Copy out the data so that nothing differs from the original.

|---|

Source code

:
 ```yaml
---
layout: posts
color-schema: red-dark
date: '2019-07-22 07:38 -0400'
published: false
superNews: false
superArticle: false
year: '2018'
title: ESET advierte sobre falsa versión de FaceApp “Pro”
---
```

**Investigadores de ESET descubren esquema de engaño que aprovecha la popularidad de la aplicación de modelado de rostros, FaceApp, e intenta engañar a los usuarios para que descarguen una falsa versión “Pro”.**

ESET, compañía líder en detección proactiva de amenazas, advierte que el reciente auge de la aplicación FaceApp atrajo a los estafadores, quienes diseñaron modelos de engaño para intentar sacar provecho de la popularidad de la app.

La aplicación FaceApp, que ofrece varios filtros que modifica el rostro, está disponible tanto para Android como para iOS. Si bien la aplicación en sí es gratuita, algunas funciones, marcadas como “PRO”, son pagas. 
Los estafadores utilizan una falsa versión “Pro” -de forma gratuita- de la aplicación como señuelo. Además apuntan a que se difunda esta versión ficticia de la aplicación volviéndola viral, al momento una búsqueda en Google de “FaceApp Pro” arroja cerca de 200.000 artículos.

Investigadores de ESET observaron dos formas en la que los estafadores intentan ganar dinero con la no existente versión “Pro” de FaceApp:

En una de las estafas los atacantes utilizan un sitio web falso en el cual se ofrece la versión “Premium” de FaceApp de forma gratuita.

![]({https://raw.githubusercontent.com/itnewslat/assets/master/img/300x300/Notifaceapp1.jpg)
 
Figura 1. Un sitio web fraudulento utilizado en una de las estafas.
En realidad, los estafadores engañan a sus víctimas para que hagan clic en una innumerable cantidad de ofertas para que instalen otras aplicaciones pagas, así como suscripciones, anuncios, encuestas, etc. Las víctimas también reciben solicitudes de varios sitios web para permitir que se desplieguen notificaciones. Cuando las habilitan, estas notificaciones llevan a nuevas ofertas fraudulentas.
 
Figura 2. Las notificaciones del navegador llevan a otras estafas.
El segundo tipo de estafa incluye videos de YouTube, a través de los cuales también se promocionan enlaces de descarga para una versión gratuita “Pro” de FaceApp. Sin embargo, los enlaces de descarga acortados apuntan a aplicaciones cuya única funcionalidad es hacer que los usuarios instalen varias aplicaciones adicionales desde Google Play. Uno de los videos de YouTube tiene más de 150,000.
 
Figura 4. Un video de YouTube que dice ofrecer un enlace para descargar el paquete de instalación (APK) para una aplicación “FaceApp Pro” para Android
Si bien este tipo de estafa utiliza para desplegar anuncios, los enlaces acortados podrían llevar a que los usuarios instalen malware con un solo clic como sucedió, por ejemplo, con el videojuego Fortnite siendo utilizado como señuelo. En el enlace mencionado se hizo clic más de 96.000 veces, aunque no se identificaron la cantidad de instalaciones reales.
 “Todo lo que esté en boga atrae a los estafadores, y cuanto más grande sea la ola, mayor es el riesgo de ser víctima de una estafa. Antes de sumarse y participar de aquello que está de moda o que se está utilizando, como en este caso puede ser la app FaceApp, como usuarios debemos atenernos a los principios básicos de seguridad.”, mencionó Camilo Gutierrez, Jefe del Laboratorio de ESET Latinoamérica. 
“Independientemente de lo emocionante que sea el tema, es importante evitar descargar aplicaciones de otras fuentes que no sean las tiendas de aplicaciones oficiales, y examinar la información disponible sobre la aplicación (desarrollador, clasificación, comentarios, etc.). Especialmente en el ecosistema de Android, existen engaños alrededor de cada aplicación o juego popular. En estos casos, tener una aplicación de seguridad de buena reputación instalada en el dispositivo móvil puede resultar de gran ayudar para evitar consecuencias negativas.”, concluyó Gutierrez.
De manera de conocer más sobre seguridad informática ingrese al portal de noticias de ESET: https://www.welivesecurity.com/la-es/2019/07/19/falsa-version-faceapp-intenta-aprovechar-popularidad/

|---|

- _Reply_:
Source code

:
 ```yaml
---
layout: posts
color-schema: red-dark
date: '2019-07-22 07:38 -0400'
published: false
superNews: false
superArticle: false
year: '2018'
title: ESET advierte sobre falsa versión de FaceApp “Pro”
---
```

**Investigadores de ESET descubren esquema de engaño que aprovecha la popularidad de la aplicación de modelado de rostros, FaceApp, e intenta engañar a los usuarios para que descarguen una falsa versión “Pro”.**

ESET, compañía líder en detección proactiva de amenazas, advierte que el reciente auge de la aplicación FaceApp atrajo a los estafadores, quienes diseñaron modelos de engaño para intentar sacar provecho de la popularidad de la app.

La aplicación FaceApp, que ofrece varios filtros que modifica el rostro, está disponible tanto para Android como para iOS. Si bien la aplicación en sí es gratuita, algunas funciones, marcadas como “PRO”, son pagas. 
Los estafadores utilizan una falsa versión “Pro” -de forma gratuita- de la aplicación como señuelo. Además apuntan a que se difunda esta versión ficticia de la aplicación volviéndola viral, al momento una búsqueda en Google de “FaceApp Pro” arroja cerca de 200.000 artículos.

Investigadores de ESET observaron dos formas en la que los estafadores intentan ganar dinero con la no existente versión “Pro” de FaceApp:

En una de las estafas los atacantes utilizan un sitio web falso en el cual se ofrece la versión “Premium” de FaceApp de forma gratuita.

![]({https://raw.githubusercontent.com/itnewslat/assets/master/img/300x300/Notifaceapp1.jpg)
 
Figura 1. Un sitio web fraudulento utilizado en una de las estafas.
En realidad, los estafadores engañan a sus víctimas para que hagan clic en una innumerable cantidad de ofertas para que instalen otras aplicaciones pagas, así como suscripciones, anuncios, encuestas, etc. Las víctimas también reciben solicitudes de varios sitios web para permitir que se desplieguen notificaciones. Cuando las habilitan, estas notificaciones llevan a nuevas ofertas fraudulentas.
 
Figura 2. Las notificaciones del navegador llevan a otras estafas.
El segundo tipo de estafa incluye videos de YouTube, a través de los cuales también se promocionan enlaces de descarga para una versión gratuita “Pro” de FaceApp. Sin embargo, los enlaces de descarga acortados apuntan a aplicaciones cuya única funcionalidad es hacer que los usuarios instalen varias aplicaciones adicionales desde Google Play. Uno de los videos de YouTube tiene más de 150,000.
 
Figura 4. Un video de YouTube que dice ofrecer un enlace para descargar el paquete de instalación (APK) para una aplicación “FaceApp Pro” para Android
Si bien este tipo de estafa utiliza para desplegar anuncios, los enlaces acortados podrían llevar a que los usuarios instalen malware con un solo clic como sucedió, por ejemplo, con el videojuego Fortnite siendo utilizado como señuelo. En el enlace mencionado se hizo clic más de 96.000 veces, aunque no se identificaron la cantidad de instalaciones reales.
 “Todo lo que esté en boga atrae a los estafadores, y cuanto más grande sea la ola, mayor es el riesgo de ser víctima de una estafa. Antes de sumarse y participar de aquello que está de moda o que se está utilizando, como en este caso puede ser la app FaceApp, como usuarios debemos atenernos a los principios básicos de seguridad.”, mencionó Camilo Gutierrez, Jefe del Laboratorio de ESET Latinoamérica. 
“Independientemente de lo emocionante que sea el tema, es importante evitar descargar aplicaciones de otras fuentes que no sean las tiendas de aplicaciones oficiales, y examinar la información disponible sobre la aplicación (desarrollador, clasificación, comentarios, etc.). Especialmente en el ecosistema de Android, existen engaños alrededor de cada aplicación o juego popular. En estos casos, tener una aplicación de seguridad de buena reputación instalada en el dispositivo móvil puede resultar de gran ayudar para evitar consecuencias negativas.”, concluyó Gutierrez.
De manera de conocer más sobre seguridad informática ingrese al portal de noticias de ESET: https://www.welivesecurity.com/la-es/2019/07/19/falsa-version-faceapp-intenta-aprovechar-popularidad/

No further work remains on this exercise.